INSTRUCTIONS TO FOLLOW
Please transcribe the data exactly as shown, skipping the images.

SUPPLIED MATERIAL

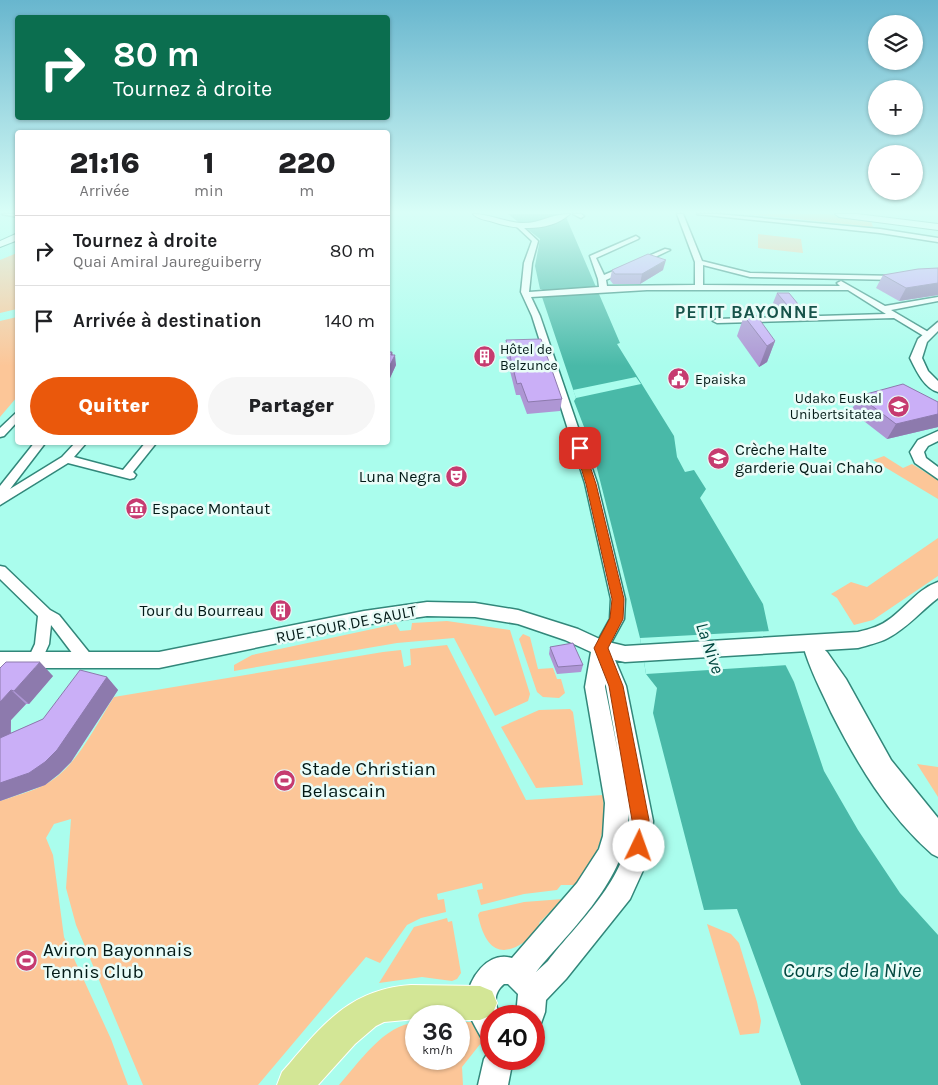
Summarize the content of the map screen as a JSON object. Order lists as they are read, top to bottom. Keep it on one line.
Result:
{"streets":{"street":["RUE TOUR DE SAULT"]},"districts":["PETIT BAYONNE"],"water":["La Nive","Cours de la Nive"],"places":{"building":["Hôtel de Belzunce","Tour du Bourreau"],"public building":["Epaiska"],"school or university":["Udako Euskal Unibertsitatea","Crèche Halte garderie Quai Chaho"],"theatre":["Luna Negra"],"museum":["Espace Montaut"],"sports":["Stade Christian Belascain","Aviron Bayonnais Tennis Club"]},"page":{"map_buttons":["+","−"],"turn":["80 m","Tournez à droite"],"eta":["21:16","Arrivée","1","min","220","m"],"list":[{"name":"Tournez à droite","note":"Quai Amiral Jaureguiberry","value":"80 m"},{"name":"Arrivée à destination","value":"140 m"}],"buttons":["Quitter","Partager"],"speed":"36 km/h","limit":"40"}}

RESPONSE TO THIS TASK
Summarize the content of the map screen as a JSON object. Order lists as they are read, top to bottom. Keep it on one line.
Result:
{"streets":{"street":["RUE TOUR DE SAULT"]},"districts":["PETIT BAYONNE"],"water":["La Nive","Cours de la Nive"],"places":{"building":["Hôtel de Belzunce","Tour du Bourreau"],"public building":["Epaiska"],"school or university":["Udako Euskal Unibertsitatea","Crèche Halte garderie Quai Chaho"],"theatre":["Luna Negra"],"museum":["Espace Montaut"],"sports":["Stade Christian Belascain","Aviron Bayonnais Tennis Club"]},"page":{"map_buttons":["+","−"],"turn":["80 m","Tournez à droite"],"eta":["21:16","Arrivée","1","min","220","m"],"list":[{"name":"Tournez à droite","note":"Quai Amiral Jaureguiberry","value":"80 m"},{"name":"Arrivée à destination","value":"140 m"}],"buttons":["Quitter","Partager"],"speed":"36 km/h","limit":"40"}}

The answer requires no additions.